Ya se sabe que el derecho es capaz de explicar un hecho y su contrario. En consecuencia, lo mejor será aplicar el sentido común. ¿Alguien se cree que estas empresas son hermanitas de la caridad?, ¿quién se traga que los esforzados ciclistas que arriesgan el tipo entre coches son felices porque tienen un horario flexible?, ¿existen ilusos capaces de comulgar con ruedas de molino como que tratan directamente entre el cliente y, por ejemplo, el restaurante de sushi?

Ni de coña. Uber, Airbnb, Deliveroo o Glovo tienen objetivos distintos a hacer felices a clientes y productores. Buscan llenar el bolsillo de sus accionistas con una estrategia en la que coinciden dos líneas esenciales: pagar menos impuestos y no establecer relaciones laborales con sus trabajadores.

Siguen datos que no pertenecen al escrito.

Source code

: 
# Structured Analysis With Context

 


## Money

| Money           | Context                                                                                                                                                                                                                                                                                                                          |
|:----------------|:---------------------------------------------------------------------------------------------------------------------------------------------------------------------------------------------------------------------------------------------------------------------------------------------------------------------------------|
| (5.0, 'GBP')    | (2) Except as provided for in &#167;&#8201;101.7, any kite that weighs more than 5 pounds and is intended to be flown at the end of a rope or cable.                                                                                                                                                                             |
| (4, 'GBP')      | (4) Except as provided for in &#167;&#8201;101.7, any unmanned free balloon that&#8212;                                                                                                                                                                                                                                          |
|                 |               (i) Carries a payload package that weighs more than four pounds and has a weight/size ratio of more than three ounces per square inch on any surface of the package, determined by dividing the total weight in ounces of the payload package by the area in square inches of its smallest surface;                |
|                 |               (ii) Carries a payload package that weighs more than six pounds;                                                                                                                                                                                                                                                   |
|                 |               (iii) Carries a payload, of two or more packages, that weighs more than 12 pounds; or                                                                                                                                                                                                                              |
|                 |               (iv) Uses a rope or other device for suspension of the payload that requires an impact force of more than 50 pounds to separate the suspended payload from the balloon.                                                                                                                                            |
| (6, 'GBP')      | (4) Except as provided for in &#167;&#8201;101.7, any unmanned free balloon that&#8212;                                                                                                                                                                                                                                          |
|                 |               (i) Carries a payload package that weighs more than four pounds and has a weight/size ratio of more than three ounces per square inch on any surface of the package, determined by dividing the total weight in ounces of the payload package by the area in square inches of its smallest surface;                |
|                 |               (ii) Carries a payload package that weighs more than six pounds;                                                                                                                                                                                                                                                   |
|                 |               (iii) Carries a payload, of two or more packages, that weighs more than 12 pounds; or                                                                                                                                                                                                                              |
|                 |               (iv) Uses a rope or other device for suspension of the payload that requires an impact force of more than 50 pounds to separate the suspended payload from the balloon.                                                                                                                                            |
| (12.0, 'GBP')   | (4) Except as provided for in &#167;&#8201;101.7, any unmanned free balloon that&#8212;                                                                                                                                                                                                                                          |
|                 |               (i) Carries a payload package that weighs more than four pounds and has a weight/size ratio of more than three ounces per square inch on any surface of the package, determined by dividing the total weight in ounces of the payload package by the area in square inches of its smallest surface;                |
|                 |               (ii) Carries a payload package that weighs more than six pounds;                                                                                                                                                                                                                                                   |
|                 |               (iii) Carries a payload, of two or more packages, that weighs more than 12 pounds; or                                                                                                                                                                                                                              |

Su estrategia de defensa ha consistido en llamar anticuados a quienes son incapaces de ver los prodigios de la nueva economía -otro eufemismo para no hablar de explotación pura y dura-.

Por fortuna, algunos no tragan con el timo de un mundo ideal, que pasa por una reinvención de la esclavitud.

Inspección de Trabajo acaba de decirle a Glovo que sus 361 repartidores autónomos de Balears son más falsos que la modestia de Cristiano Ronaldo o las oenegés de Messi, para no ofender. Que debe 365.000 euros en cuotas impagadas a la Seguridad Social. Que tiene que contratarlos como trabajadores por cuenta ajena.

Trabajo intenta atajar un nueva degradación de las relaciones laborales. Primero fue la precariedad, después la rebaja de sueldos y ahora apáñate como puedas mientras yo me lleno el bolsillo.